Although we were a bit disappointed, the editorial team also took this as an interesting commentary on the state of theorizing and degree of rethink that is going on in the WPS community of practice. Is thinking and theorization in the sphere of UNSCR 1325 still ongoing?
Or alternatively is this another instance of the tendency to discount gender issues in peace and security discourse? This also begged the question whether the emphasis on practice in the realm of WPS has tended to discourage theorization and reflexivity. It perhaps also suggests the need for greater engagement of policy and academic actors with activists and practitioners-and greater efforts to ‘excavate’ the sites and spaces where ‘progressive’ theorizing and practice is happening.

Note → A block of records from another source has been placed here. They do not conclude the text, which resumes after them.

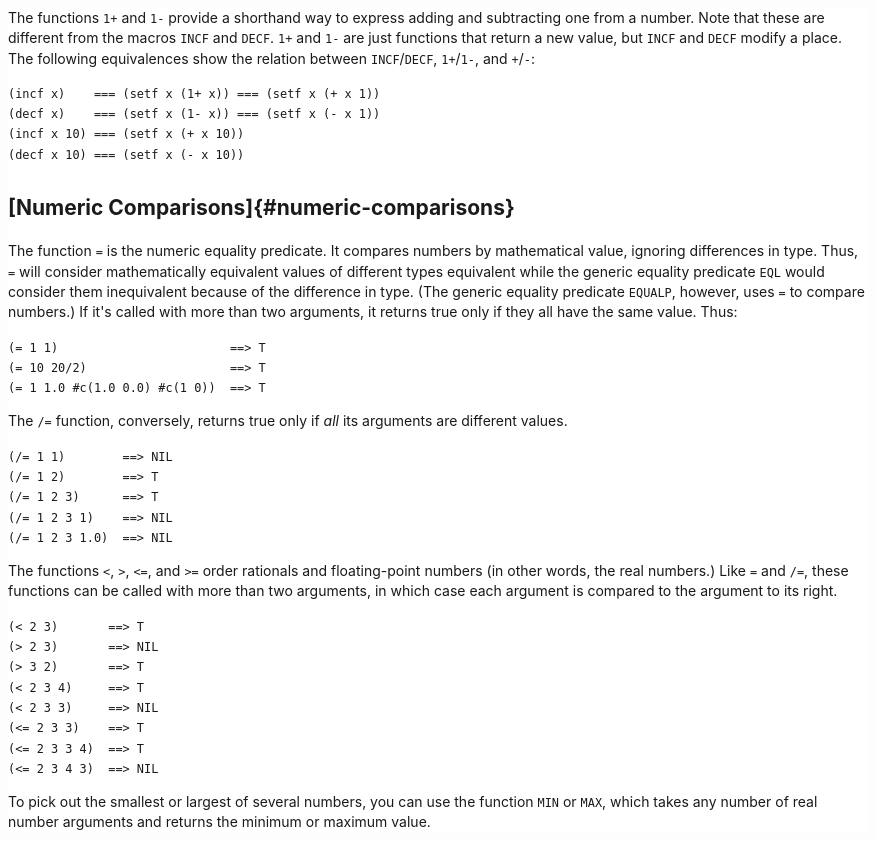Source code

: The functions `1+` and `1-` provide a shorthand way to express adding
and subtracting one from a number. Note that these are different from
the macros `INCF` and `DECF`. `1+` and `1-` are just functions that
return a new value, but `INCF` and `DECF` modify a place. The following
equivalences show the relation between `INCF`/`DECF`, `1+`/`1-`, and
`+`/`-`:

    (incf x)    === (setf x (1+ x)) === (setf x (+ x 1))
    (decf x)    === (setf x (1- x)) === (setf x (- x 1))
    (incf x 10) === (setf x (+ x 10))
    (decf x 10) === (setf x (- x 10))

## [Numeric Comparisons]{#numeric-comparisons}

The function `=` is the numeric equality predicate. It compares numbers
by mathematical value, ignoring differences in type. Thus, `=` will
consider mathematically equivalent values of different types equivalent
while the generic equality predicate `EQL` would consider them
inequivalent because of the difference in type. (The generic equality
predicate `EQUALP`, however, uses `=` to compare numbers.) If it's
called with more than two arguments, it returns true only if they all
have the same value. Thus:

    (= 1 1)                        ==> T
    (= 10 20/2)                    ==> T
    (= 1 1.0 #c(1.0 0.0) #c(1 0))  ==> T

The `/=` function, conversely, returns true only if *all* its arguments
are different values.

    (/= 1 1)        ==> NIL
    (/= 1 2)        ==> T
    (/= 1 2 3)      ==> T
    (/= 1 2 3 1)    ==> NIL
    (/= 1 2 3 1.0)  ==> NIL

The functions `<`, `>`, `<=`, and `>=` order rationals and
floating-point numbers (in other words, the real numbers.) Like `=` and
`/=`, these functions can be called with more than two arguments, in
which case each argument is compared to the argument to its right.

    (< 2 3)       ==> T
    (> 2 3)       ==> NIL
    (> 3 2)       ==> T
    (< 2 3 4)     ==> T
    (< 2 3 3)     ==> NIL
    (<= 2 3 3)    ==> T
    (<= 2 3 3 4)  ==> T
    (<= 2 3 4 3)  ==> NIL

To pick out the smallest or largest of several numbers, you can use the
function `MIN` or `MAX`, which takes any number of real number arguments
and returns the minimum or maximum value.


[^1]: Fred Brooks, *The Mythical Man-Month*, 20th Anniversary Edition
[^2]: Mattel's Teen Talk Barbie
[^3]: Obviously, the size of a number that can be represented on a computer
[^4]: Folks interested in using Common Lisp for intensive numeric
[^5]: While the standard doesn't require it, many Common Lisp
[^6]: It's also possible to change the default base the reader uses for
[^7]: Since the purpose of floating-point numbers is to make efficient use
[^8]: "Computerized scientific notation" is in scare quotes because,
[^9]: For mathematical consistency, `+` and `*` can also be called with no
[^10]: Roughly speaking, `MOD` is equivalent to the `%` operator in Perl
[^11]: Even Java, which was designed from the beginning to use Unicode
[^12]: Note, however, that not all literal strings can be printed by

To sum up, this editor’s note is both a reminder and also a call to action to our subscribers and stakeholders, to foreground a gendered lens in their security analysis in 2017 and to push the ‘frontiers’ of theorising and reflection in the WPS realm.

However, it is not all bleak as a number of contributions in this issue of the HAB make a sustained effort to rethink, regionalize and localize UNSCR 1325 discourse. The excellent opening article by Semiha Abdulmelik, who also served as guest editor, provides not only an exhaustive overview of the institutional and normative framework underpinning the WPS agenda at the global and African levels, but also identifies entry points for African Member States and institutions to have an impact on global policy and practice on UNSCR 1325. Jeanine Cooper’s article titled, ‘Financing for Women, Peace and Security’ discusses the issue of resources for the WPS agenda. Her article identifies innovative models for fundraising in the area of ‘Public-Private Partnerships’ and also pinpoints the possible obstacles with these models. Rahel Sebhatu’s article argues for a ‘critical feminist’ perspective on UNSCR 1325 and 1820 that would aim for structural transformation in gender relations and a ‘Gender-Just Peace’. Rahel uses the experiences of women in liberation movements in the Horn of Africa to explore the potential and limitations of their gender emancipatory impact. Obert Hodzi’s article touches on an aspect that combines ‘protection’ and ‘relief and recovery’, two pillars of UNSCR 1325. Obert highlights the limitations of the approach that sees the gendering of United Nations peacekeeping operations as being realized solely through the increase in the numbers of women deployed in peace keeping operations. The article in French, for our francophone readers, by John Gbenagnon, is more abstract in its focus and argues that a gendered lens is imperative to not only ensure positive peace but also inclusive socio-economic development.